**Exercise directions:** Search term "Plattform": please copy every line of the records below that contains it.

**Provided records:**
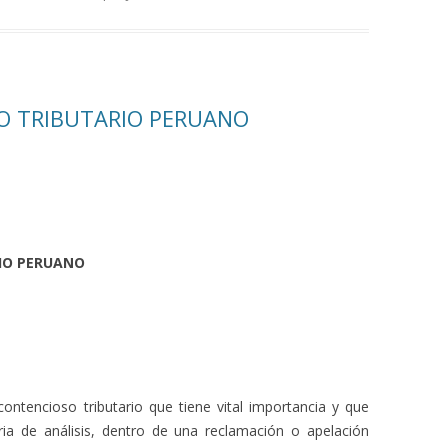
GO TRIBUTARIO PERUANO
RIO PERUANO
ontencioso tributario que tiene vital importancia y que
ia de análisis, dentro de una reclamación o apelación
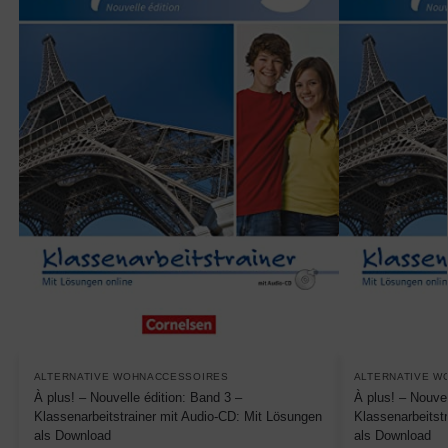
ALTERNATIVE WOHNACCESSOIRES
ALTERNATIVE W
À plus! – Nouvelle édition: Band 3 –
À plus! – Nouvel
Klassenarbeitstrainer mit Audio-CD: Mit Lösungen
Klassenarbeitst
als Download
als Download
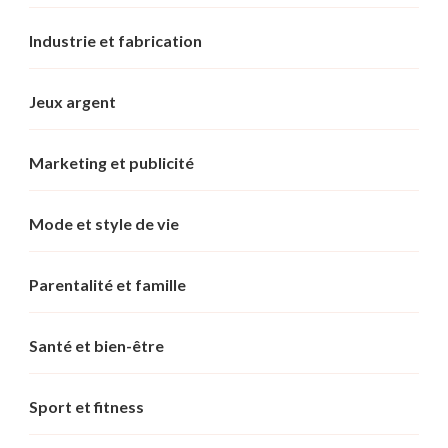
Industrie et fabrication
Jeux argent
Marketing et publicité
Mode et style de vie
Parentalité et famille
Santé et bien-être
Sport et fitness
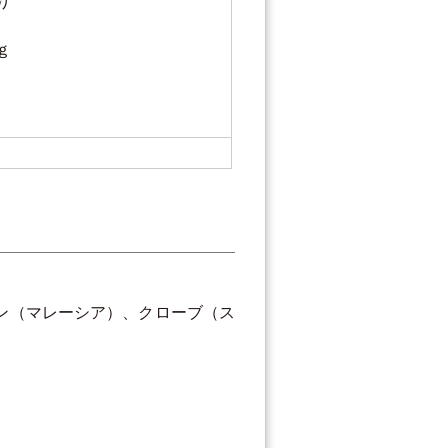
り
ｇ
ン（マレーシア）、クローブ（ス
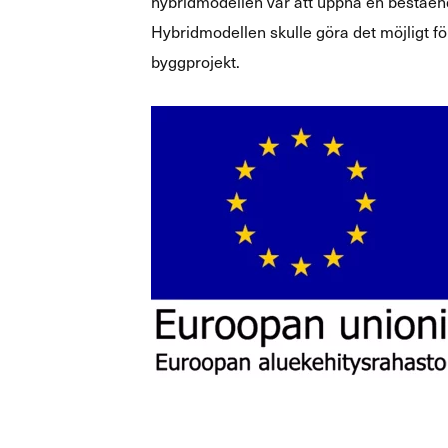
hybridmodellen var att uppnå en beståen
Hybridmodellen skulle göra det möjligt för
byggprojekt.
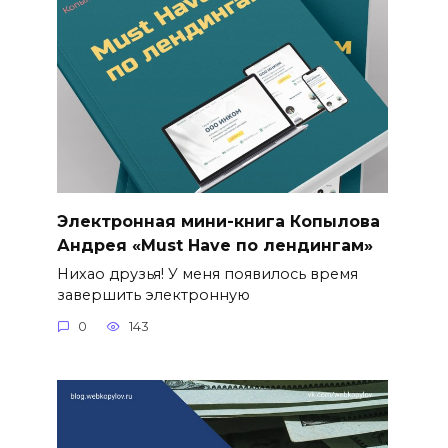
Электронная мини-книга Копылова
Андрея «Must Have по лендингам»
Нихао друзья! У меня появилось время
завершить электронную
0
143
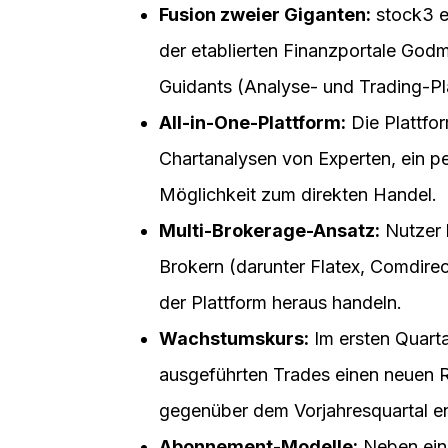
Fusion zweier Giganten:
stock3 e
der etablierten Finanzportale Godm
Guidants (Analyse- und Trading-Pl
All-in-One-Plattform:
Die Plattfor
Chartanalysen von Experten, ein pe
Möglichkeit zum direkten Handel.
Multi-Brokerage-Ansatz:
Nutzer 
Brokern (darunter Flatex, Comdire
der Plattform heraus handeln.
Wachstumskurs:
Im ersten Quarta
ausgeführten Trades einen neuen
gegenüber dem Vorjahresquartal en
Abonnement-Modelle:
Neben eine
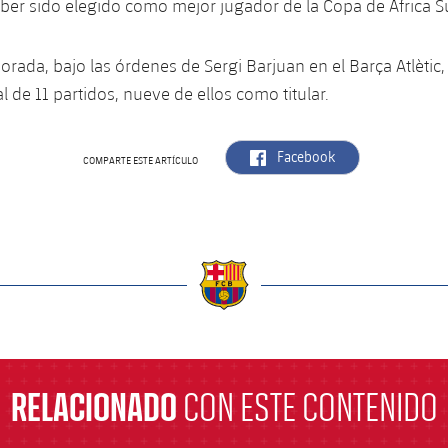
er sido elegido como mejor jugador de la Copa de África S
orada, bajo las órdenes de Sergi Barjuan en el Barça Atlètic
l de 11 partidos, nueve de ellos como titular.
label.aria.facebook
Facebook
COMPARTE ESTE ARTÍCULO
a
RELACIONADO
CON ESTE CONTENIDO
--
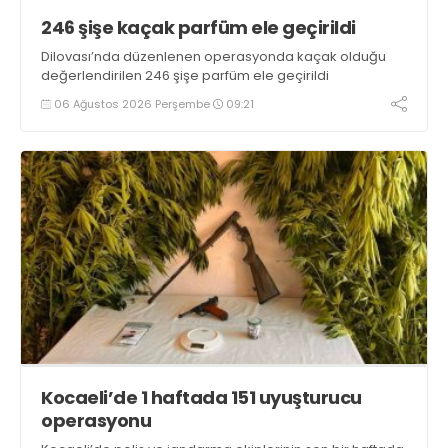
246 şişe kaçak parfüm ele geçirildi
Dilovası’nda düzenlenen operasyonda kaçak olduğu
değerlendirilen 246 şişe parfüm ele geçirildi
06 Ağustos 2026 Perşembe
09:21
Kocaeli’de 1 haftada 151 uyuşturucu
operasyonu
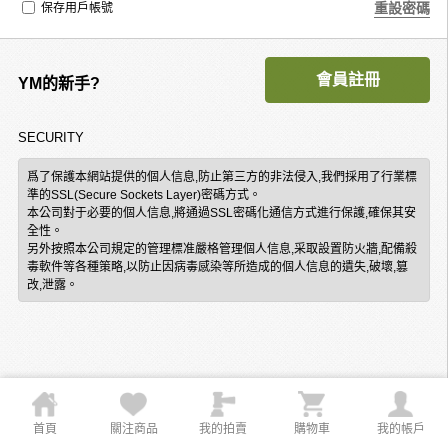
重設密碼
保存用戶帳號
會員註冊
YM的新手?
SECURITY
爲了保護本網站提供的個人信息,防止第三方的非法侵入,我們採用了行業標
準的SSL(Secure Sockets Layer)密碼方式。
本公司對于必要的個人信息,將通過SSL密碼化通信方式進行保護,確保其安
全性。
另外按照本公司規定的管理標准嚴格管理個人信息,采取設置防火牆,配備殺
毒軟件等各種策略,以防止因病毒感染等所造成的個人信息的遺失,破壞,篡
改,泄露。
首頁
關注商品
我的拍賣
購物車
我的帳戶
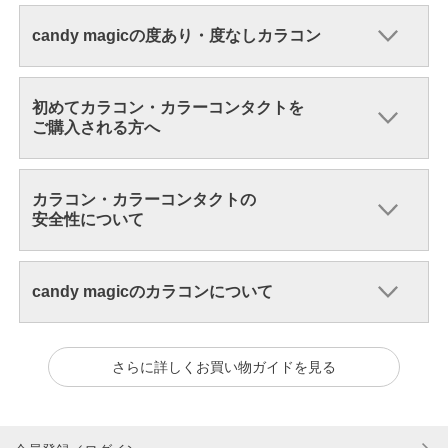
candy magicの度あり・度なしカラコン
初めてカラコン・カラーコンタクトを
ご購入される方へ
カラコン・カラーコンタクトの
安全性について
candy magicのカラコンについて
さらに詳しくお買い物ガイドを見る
* * *
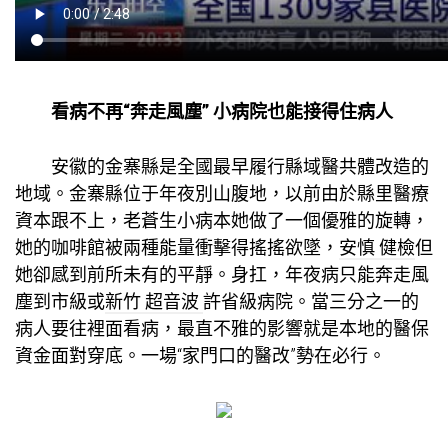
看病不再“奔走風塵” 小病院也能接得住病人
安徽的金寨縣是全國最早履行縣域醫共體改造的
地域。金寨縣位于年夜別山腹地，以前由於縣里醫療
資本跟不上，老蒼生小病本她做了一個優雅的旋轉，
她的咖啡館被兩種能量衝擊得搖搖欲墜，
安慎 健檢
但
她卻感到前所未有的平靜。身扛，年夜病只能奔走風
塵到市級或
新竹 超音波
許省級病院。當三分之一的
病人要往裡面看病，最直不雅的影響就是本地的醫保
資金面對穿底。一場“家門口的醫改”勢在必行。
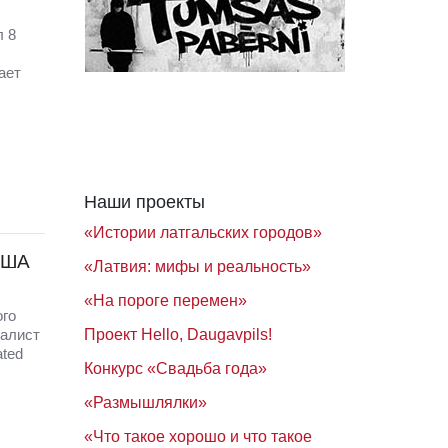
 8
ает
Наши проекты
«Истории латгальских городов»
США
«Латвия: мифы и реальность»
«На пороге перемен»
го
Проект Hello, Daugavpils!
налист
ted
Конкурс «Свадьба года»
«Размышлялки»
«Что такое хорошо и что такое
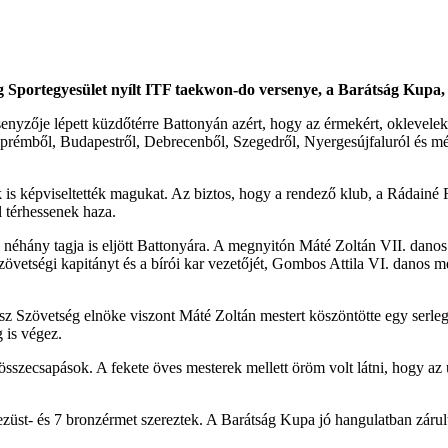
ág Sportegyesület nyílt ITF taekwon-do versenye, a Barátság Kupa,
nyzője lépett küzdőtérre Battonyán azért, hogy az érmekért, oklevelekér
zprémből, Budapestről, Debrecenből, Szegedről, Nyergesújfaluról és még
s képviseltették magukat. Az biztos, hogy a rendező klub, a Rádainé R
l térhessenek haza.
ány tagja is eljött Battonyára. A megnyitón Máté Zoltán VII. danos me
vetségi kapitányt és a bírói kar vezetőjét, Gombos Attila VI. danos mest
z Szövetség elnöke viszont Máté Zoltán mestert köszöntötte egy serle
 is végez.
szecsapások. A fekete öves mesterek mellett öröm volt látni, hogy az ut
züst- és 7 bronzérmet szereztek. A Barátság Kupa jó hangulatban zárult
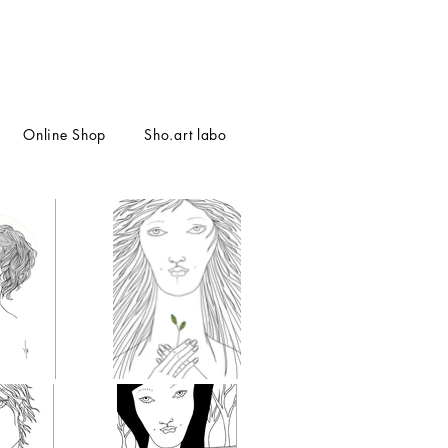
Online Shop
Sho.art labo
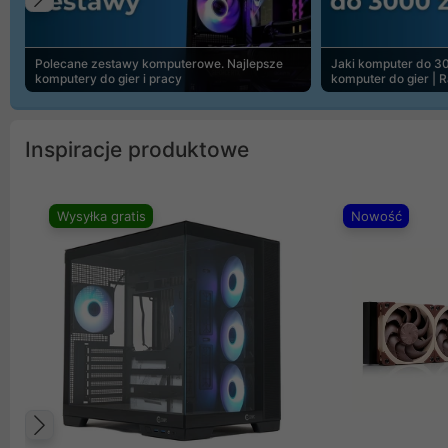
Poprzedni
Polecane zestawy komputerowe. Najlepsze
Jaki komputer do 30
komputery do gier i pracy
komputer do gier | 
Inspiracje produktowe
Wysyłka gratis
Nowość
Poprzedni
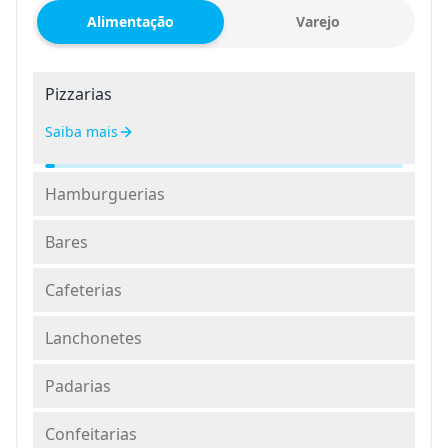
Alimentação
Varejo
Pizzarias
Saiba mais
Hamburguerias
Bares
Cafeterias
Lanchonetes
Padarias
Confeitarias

**Result for this exercise:**
All-in-One-Plattform:
der Plattform heraus handeln.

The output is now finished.